Ultimately though Adele’s success is nothing short of a miracle for the music business. With the way people consume music nowadays it’s not supposed to be possible to sell that many albums. This record-setting debut really just came out of nowhere.
That’s the thing about miracles – they tend to come when you least expect them.
There’s no predicting them. No accounting for them. No way to track when they’re going to come through.
When God He sent His son into the world inside a virgin teenager, some 400 years after the last prophet of the Old Testament had spoken, no one saw it coming.
When Jesus took His spot on the cross instead of onto an earthly throne, no one really understood the miracle He had in mind.
When the Lord brings hope and salvation into a wayward soul or a storm-wrecked life it almost always comes at the moment when all hope seems lost.
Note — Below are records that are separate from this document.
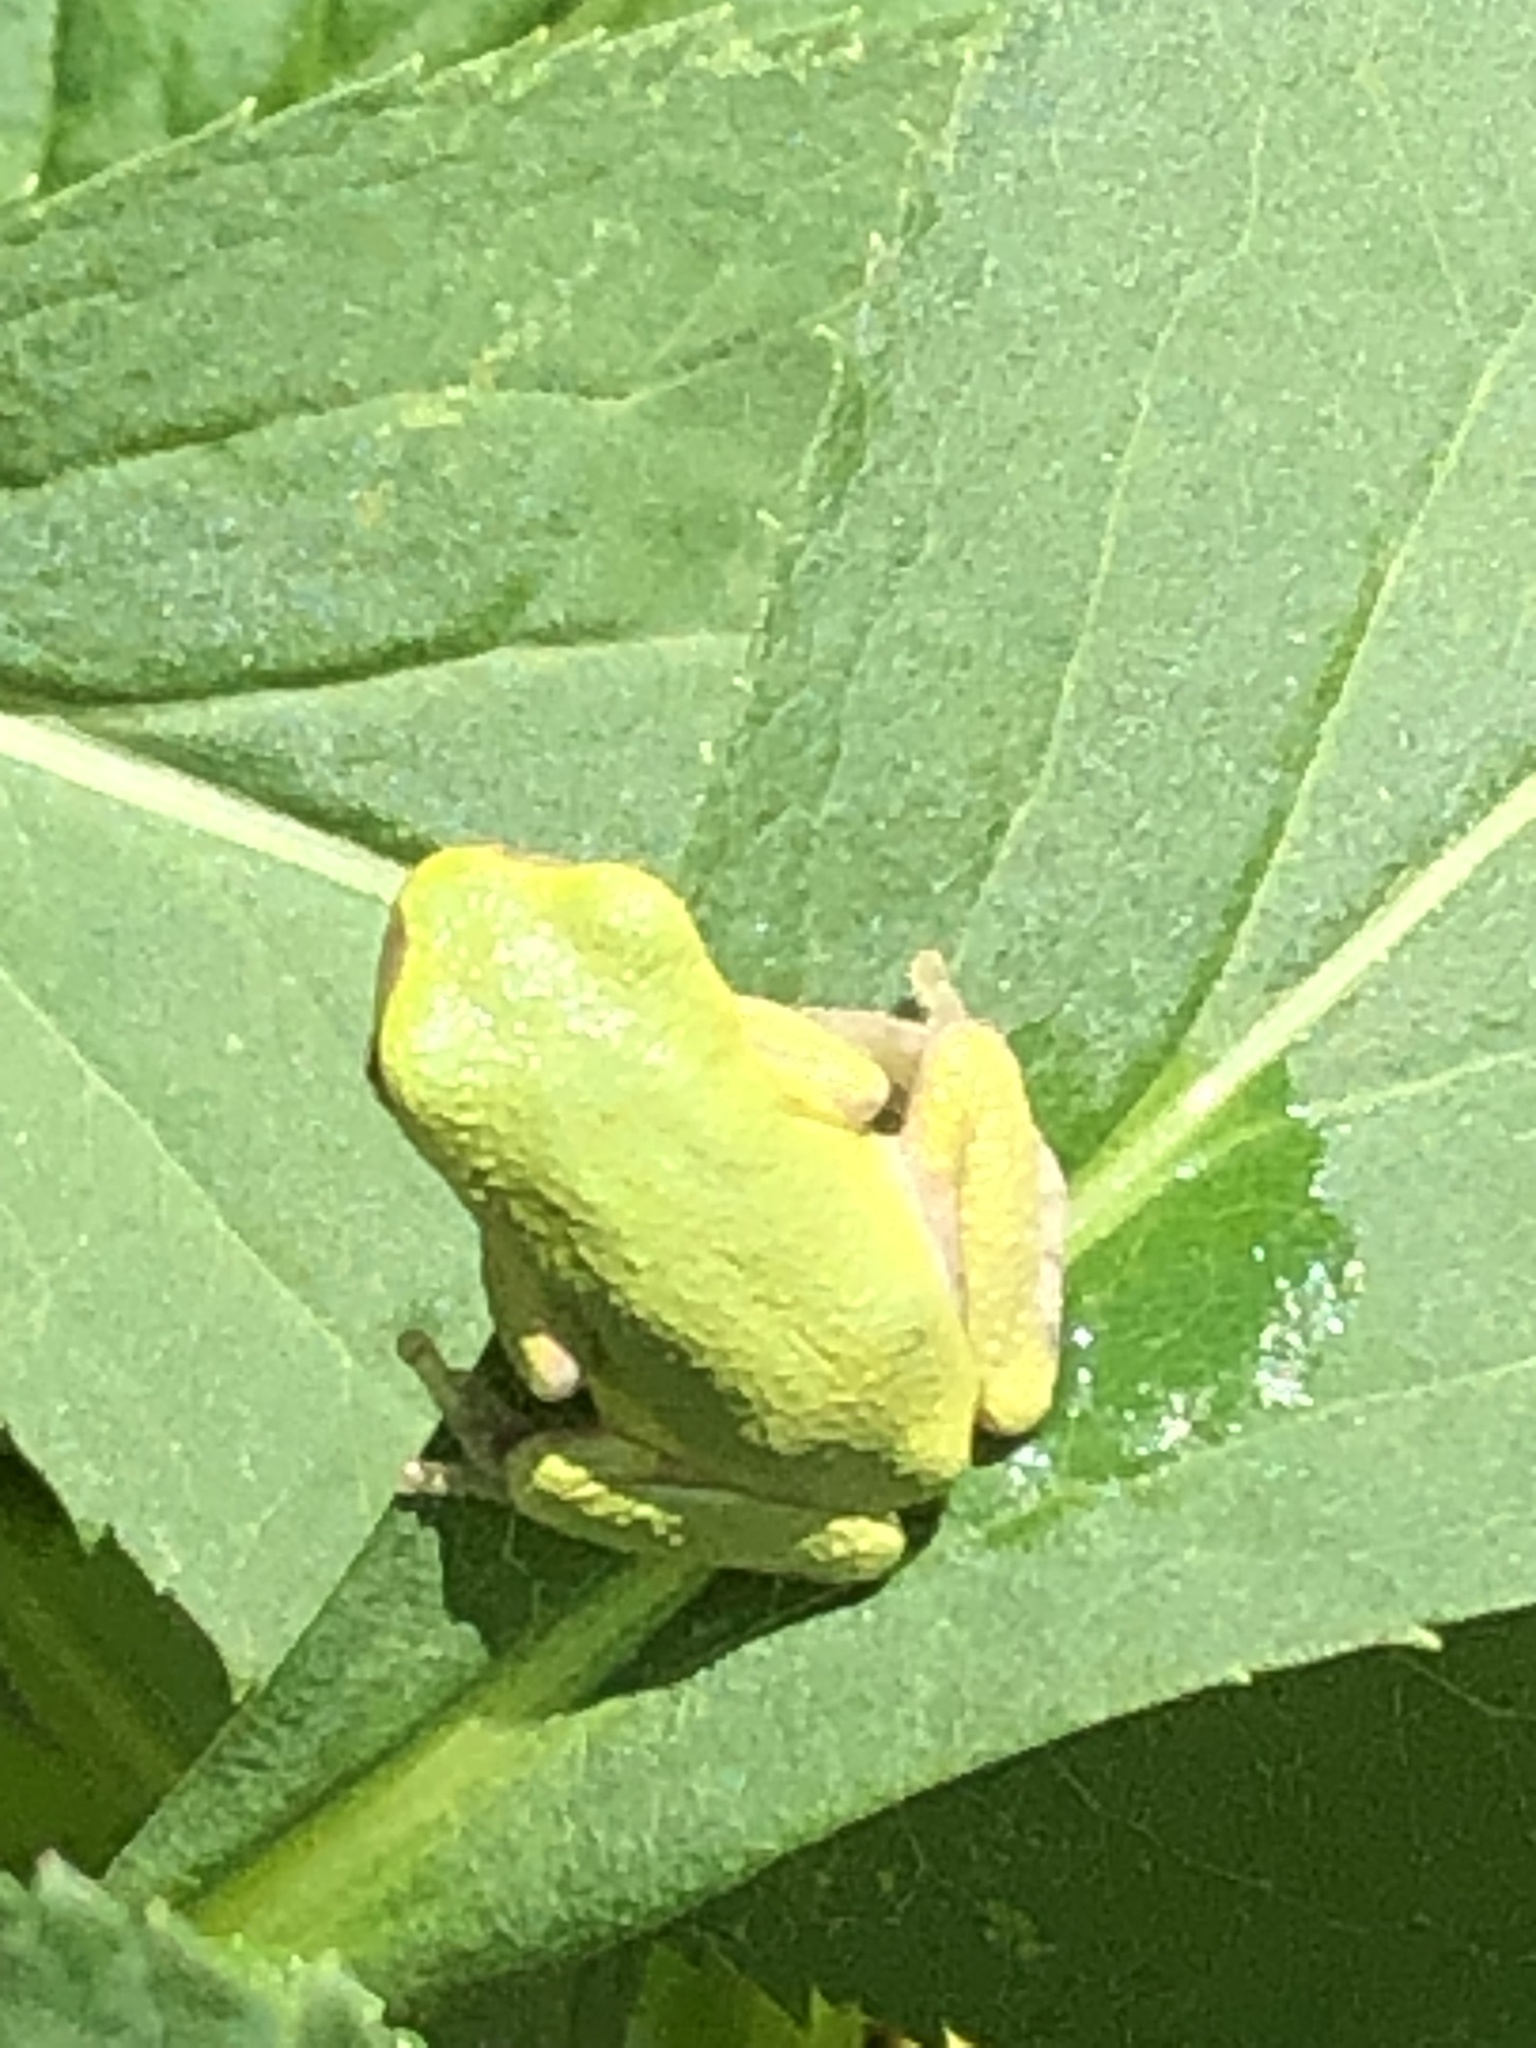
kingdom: Animalia
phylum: Chordata
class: Amphibia
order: Anura
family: Hylidae
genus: Dryophytes
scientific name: Dryophytes versicolor
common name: Gray treefrog
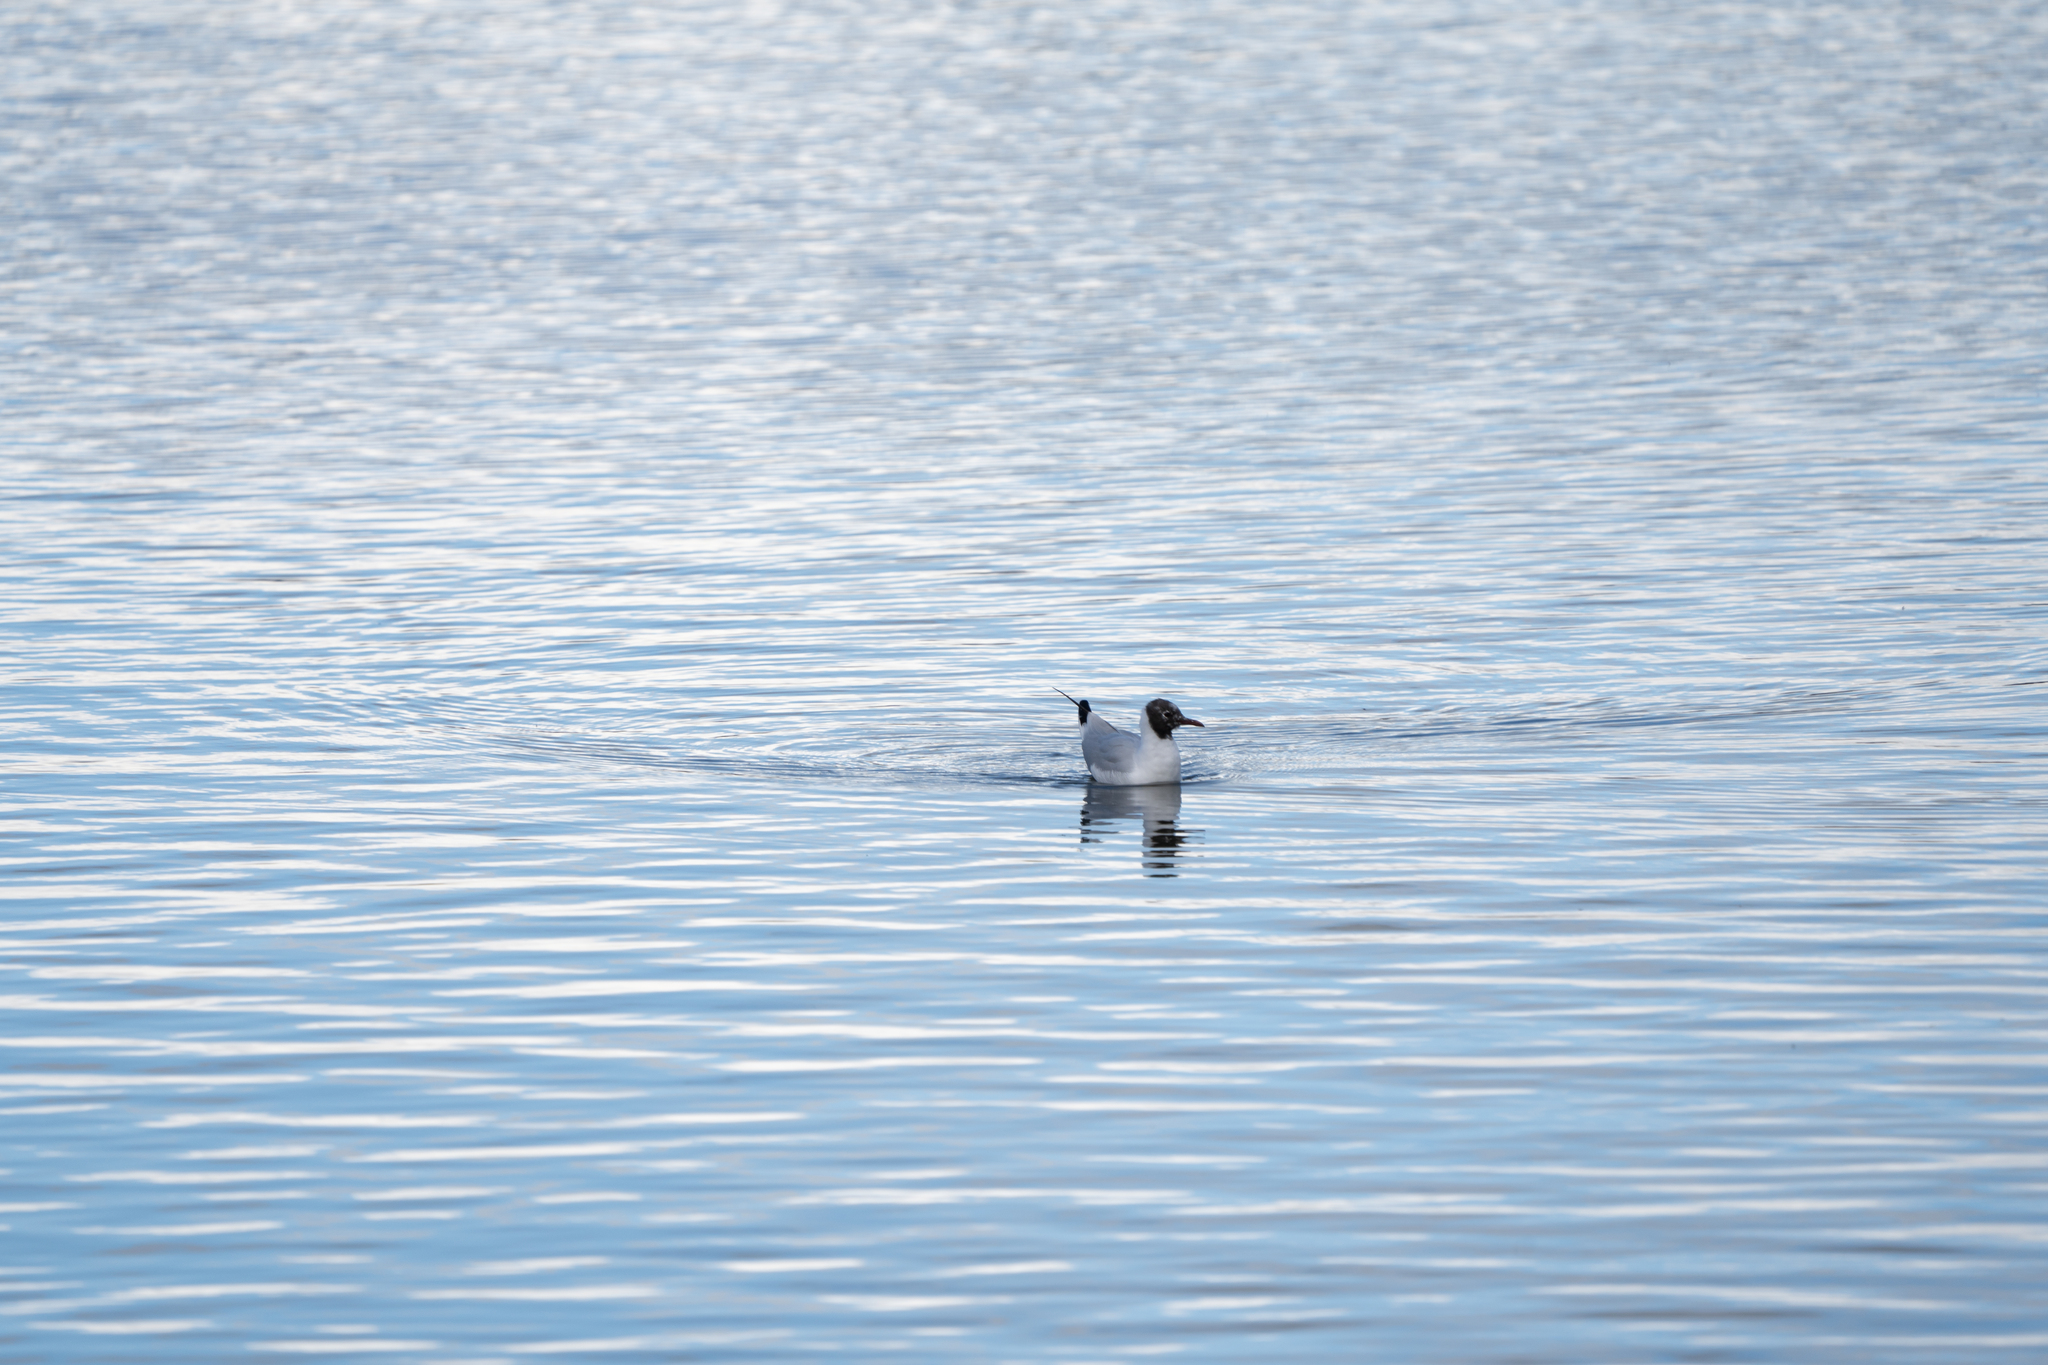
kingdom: Animalia
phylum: Chordata
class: Aves
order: Charadriiformes
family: Laridae
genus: Chroicocephalus
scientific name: Chroicocephalus ridibundus
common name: Black-headed gull
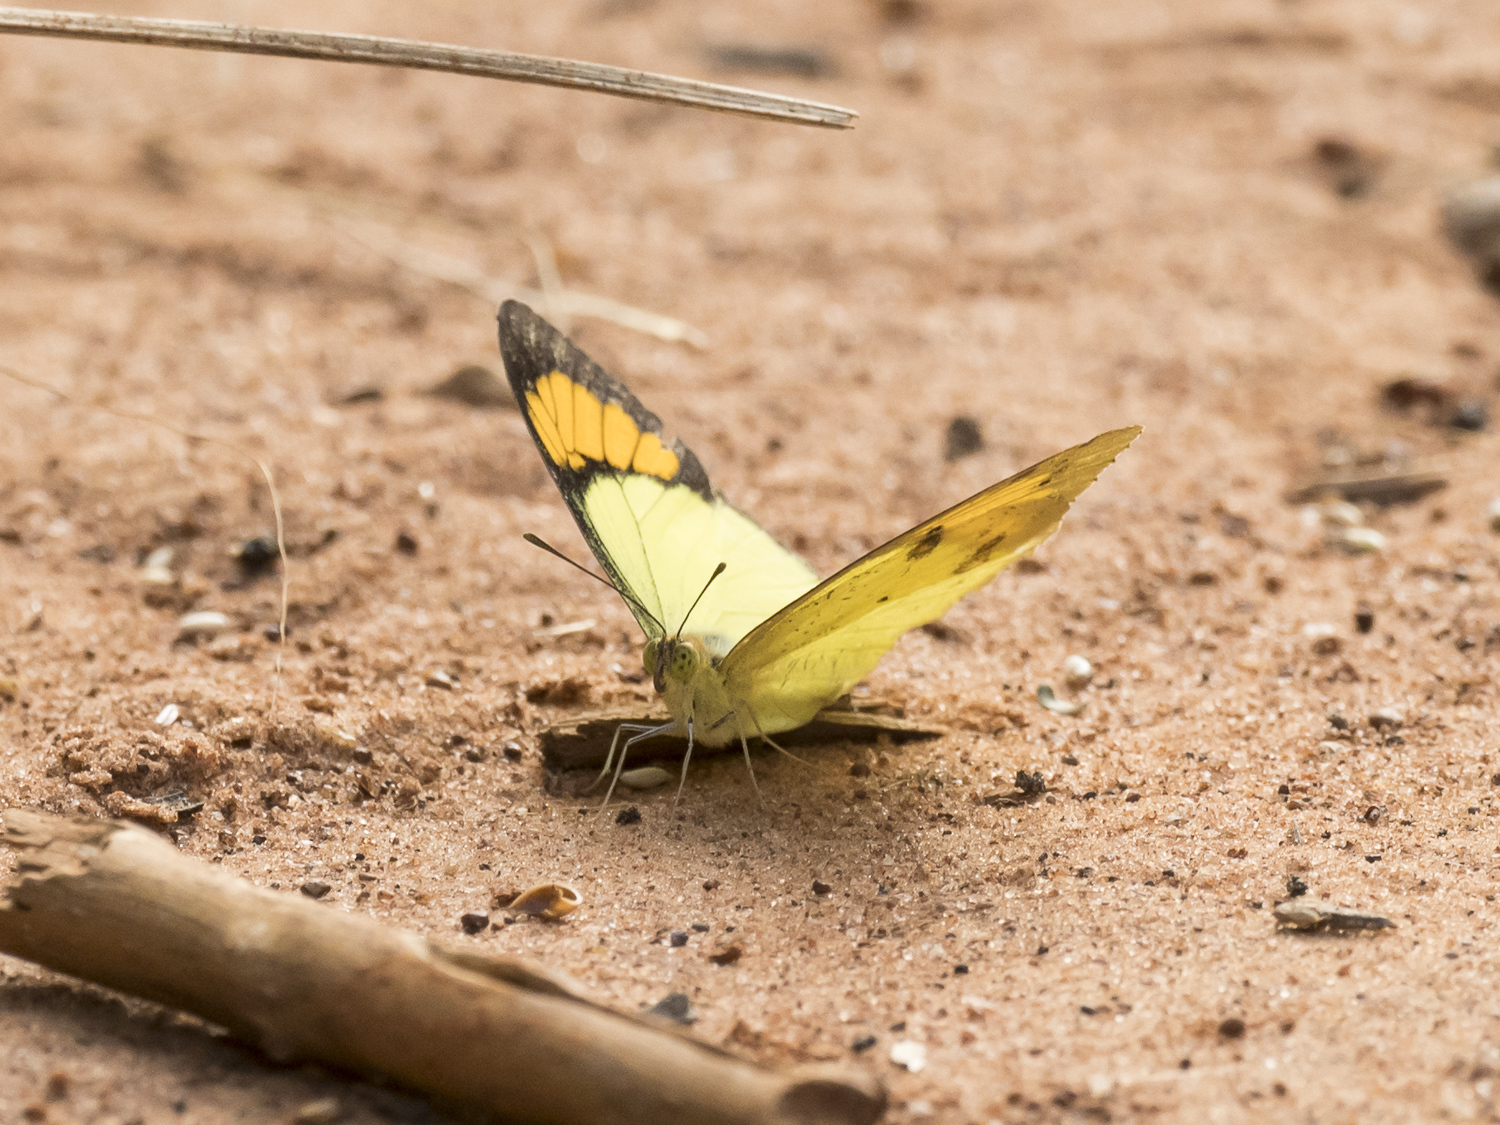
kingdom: Animalia
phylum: Arthropoda
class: Insecta
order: Lepidoptera
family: Pieridae
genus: Ixias
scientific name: Ixias pyrene
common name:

We cannot predict what miracles God might have in store. We can however count on them to come through when the odds seem impossible and when we expect them the least.
Adele just made a statement. She told the music industry skeptics that not only is the record business not dead; it’s more alive than ever.
Her miraculous statement is the same one we should keep close to our hearts when all hope for the future seems lost.
As each day brings a new shooting or attack, as political campaigns get uglier, as terror invades our lives, we must remember miracles come when we least expect them. We must remember hope is always on the horizon.
We must remember God is not dead; He is more alive than ever.